Never extrapolate from the personal to the general.

If, for example, you see a child peeing in a public park, it doesn’t follow that all other children “like that” – now there’s a minefield – do it too. Where we are now – Conservative Party in power though Conservative Party in pieces, he says/she says/ I think (s)he means, The Blond hoping for a second go, not only rising costs for everything you can think of but no point of reference, strikes and social disarray (on the railways, among nurses, midwives, teachers and others) – is most unsettling because there are few facts and a great deal of opinion.
And of course if you are convinced of one of the candidates, you attribute The Truth to him or her. Not sure about that. But then I am not sure about any of the candidates.
Last night I watched a programme about the beginning of the BBC.
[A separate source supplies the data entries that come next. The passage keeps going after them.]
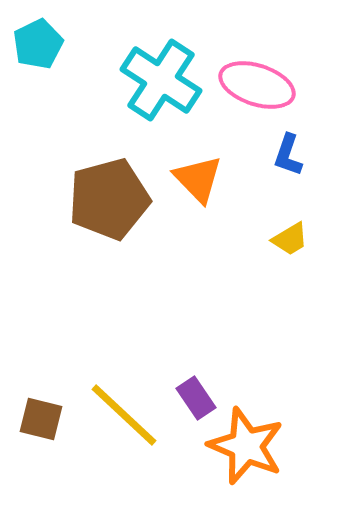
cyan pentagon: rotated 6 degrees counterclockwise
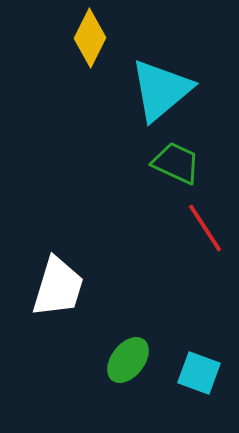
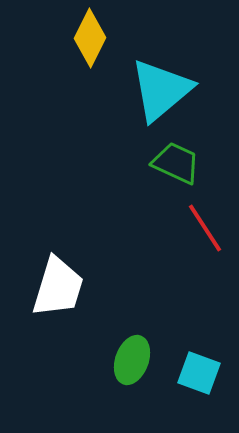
green ellipse: moved 4 px right; rotated 18 degrees counterclockwise
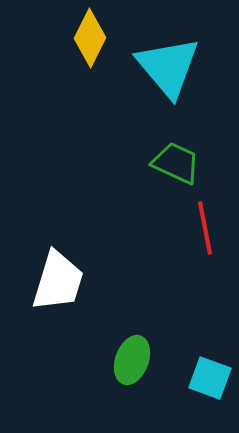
cyan triangle: moved 7 px right, 23 px up; rotated 30 degrees counterclockwise
red line: rotated 22 degrees clockwise
white trapezoid: moved 6 px up
cyan square: moved 11 px right, 5 px down
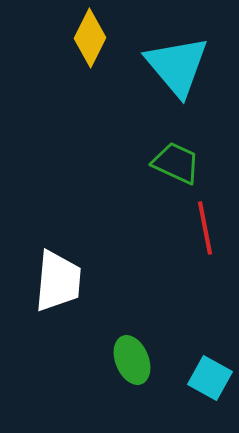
cyan triangle: moved 9 px right, 1 px up
white trapezoid: rotated 12 degrees counterclockwise
green ellipse: rotated 42 degrees counterclockwise
cyan square: rotated 9 degrees clockwise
I love compilation programmes, intelligent often unexpected bits of film and talking heads, faces put on names. Better than the endless run of – all the other things I don’t want to watch. And re the BBC programme, three things stayed with me.
One is that at the beginning, broadcasting was being invented and they made it up as they went along with a bias towards radio. (Pause for cheer !) Secondly so emergent not to say homemade was it, that the assassination of John Kennedy (1963) was handled as badly as could be, special relationship notwithstanding, and thirdly, the BBC censored itself

– not in a “that’s not a good idea” kind of way but seriously, through liaison between the senior suits and the government, formal undertakings which remained in the bottom drawer unless needs must, when they could be invoked as binding.
We have ceased to talk about the man in the street, probably because that’s just one sex and we admit to several, and probably because the old image was tied to newspapers and we are at the mercy of something more volatile and less reliable enacted by current technology. If I sound dubious, it is because I find the BBC (setting aside honourable exceptions) horribly reduced in impact, Al Jazeera and Sky seriously often better, though I prefer written media because of my personality and age. I don’t think it’s any more reliable but the format gives me time to think. And this week an email I used was hacked

and I, who took a risk, got ripped off.
Generalisations are just that – broad sweeping statements on which arguments may be built like shakey houses, only to fall down

on the heads and feet of people who never understood or believed in them anyway. The handsome 40-ish consultant on the prestige cosmetic counter in my nearest big store told me that she and her husband had done everything they could to provide for themselves and their old age, taken advice, invested and were now facing a mortgage increase from £1,000 to £1,600. I could make a piece out of that but it would be unreliable because she is just one person and they are just one couple. Though it is not till you hear it from somebody directly, that you realise just how destructive the last few weeks have been.
The spectacular Christmas department in a famous West End store is hundreds deep in Christmas tree decorations, streamers, lamps, toys and pretties – and has been for a couple of months. But the prices are shocking. And yesterday in a small specialist store I admired a jewelled tree about 4 inches high. Was it £65 pretty ?
I worked for years on one to one. It is an old teaching trick – if I can establish dialogue with one, and it’s interesting, all sorts of others will listen and pay attention. I am very wary of generalisations, they can be so easily manipulated. “We all” is a phrase that makes me see flashing crimson. “Them” we say meaning “not us.” The cruelty of where we are is that, whether we believe in it or not, this has been done to us, wantonly, in the name of “we know best.” Like hell they do.